The quality of training I received from Aldi made me feel totally comfortable and confident in my role and has been of great help to my professional development.

Where do you see the retail industry five years from now?

Sustainability is one of the most important areas of focus for retailers, and Ireland as a whole. I’m proud to work for a company that takes this so seriously. Aldi has been making great gains in this area in recent years. Some of our achievements include the removal of 2,150 tonnes of virgin plastic from our store network and donating the equivalent of over 2.35 million meals to our charity partner FoodCloud. Additionally, Aldi was named as Ireland’s “Most Sustainable Supermarket” in the Ireland RepTrak Sustainability Index 2021 and won the Green Retailer Award at the Green Awards 2022.

What’s the best piece of professional advice you’ve received?

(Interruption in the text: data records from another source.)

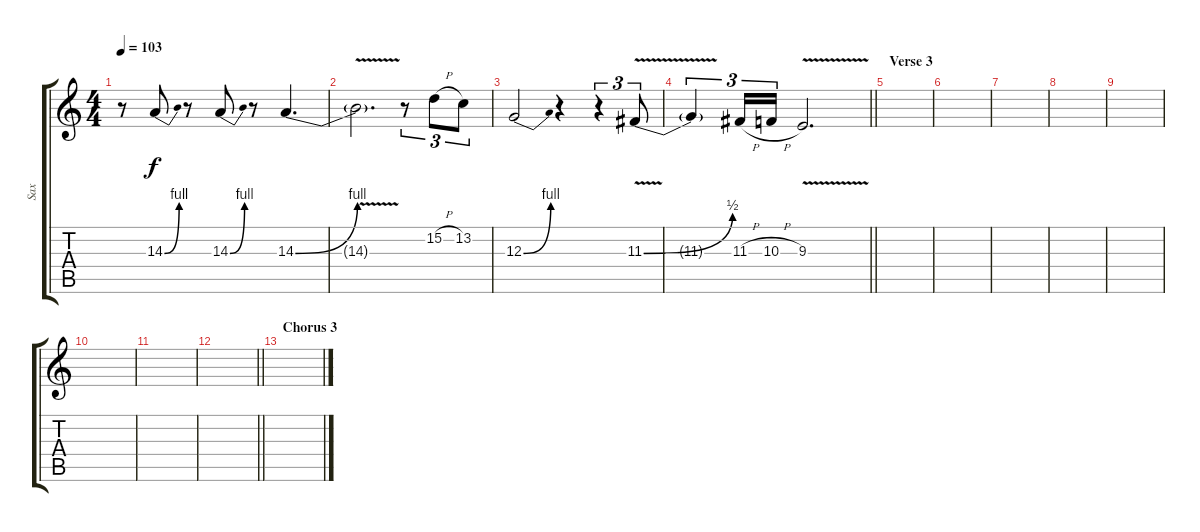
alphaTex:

\track ("Sax" "Sax") {instrument sopranosax}
\staff {score tabs}
\tuning (E4 B3 G3 D3 A2 E2) {hide}
\ts (4 4)
\tempo 103
\clef g2
\ks c
r.8{dy f} 14.3{be (bend 0 0 60 4)}.8 r.8 14.3{be (bend 0 0 60 4)}.8 r.8 14.3{be (bend 0 0 60 4)}.4{d} |
14.3{v t}.2{d} r.8{tu (3 2)} 15.2{h}.8{tu (3 2)} 13.2.8{tu (3 2)} |
12.3{be (bend 0 0 60 4)}.2 r.4 r.4{tu (3 2)} 11.3{be (bend 0 0 60 2) v}.8{tu (3 2)} |
\barLineRight lightlight
11.3{t}.4{tu (3 2)} 11.3{h}.16{tu (3 2)} 10.3{h}.16{tu (3 2)} 9.3{v}.2{d} |
\section ("" "Verse 3")
|
|
|
|
|
|
|
\barLineRight lightlight
|
\section ("" "Chorus 3")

One has been to back yourself and your own decision-making abilities but to always ask for advice when you need it. When applying for any role, you may think that there are so many people with more experience than you, but you can’t think like that. In this role it is important to remember that you are here for a reason, and to try not to second guess yourself. It’s also important to realise that others in the same role may have their own ways of doing things, and that sometimes it’s good to reflect on this and what works well for others.

If you could go back in time and give yourself a piece of advice at the start of your career, what would that be?

When I started the Aldi Graduate Area Manager Programme I found that I didn’t avail of my colleagues support enough. In hindsight, I can appreciate how supportive a network that Aldi has provided me with. The relationships I have been able to build as a result of the programme are invaluable, and I am so grateful that I have always had so many experienced colleagues that I can rely on for support or to get ideas from.

What advice would you give someone who is thinking about interviewing for this position?

As with any new role, it is important to do your research. Aldi provides plenty of information on our recruitment website on what the role entails, from the interview process to a running order of what the programme will look like week to week. As the job requires you to be on the shop floor at all times, it also helps to visit your local store and speak with staff to get a feel for how the business operates.

What would you say are the key skills and capabilities necessary to be good at what you do?

Aldi Area Managers have a wide range of responsibilities, so a variety of skills are required. It is important to be flexible and adaptable as no two days are ever the same. You must be ready to change plans to support the needs of the business. It’s important to have problem-solving skills, too. Communication skills are also essential, as I work with people all the time and, as a personnel manager, it is also very important to be empathetic.

What is the best career lesson you have learned so far?

I’ve learned not to be afraid to ask for help or advice when I need it. Working as a team is so important in this industry and I’m lucky to have such a great support network at Aldi to learn from and rely on and vice-versa.

If you were applying for the Area Manager role today, how would you prepare?

I would reach out to people already working in the role and ask questions to get the best insight possible. I would also visit stores to see the workings of the company and speak to staff to learn from their daily work. There’s also some very helpful information available on www.aldirecruitment.ie

Is there a particular book or resource you’d recommend to someone early in their career?

I’ve found the How to Fail podcast by Elizabeth Day to be a very insightful listen. The podcast centres on the topic of “failure” and how to overcome it, with advice from guests who are considered extremely successful in their profession. I think accepting that we will sometimes fail and learning how to grow from it is a vital part in anyone’s career. The podcast offers helpful insights from guests from different backgrounds, experiences and learnings.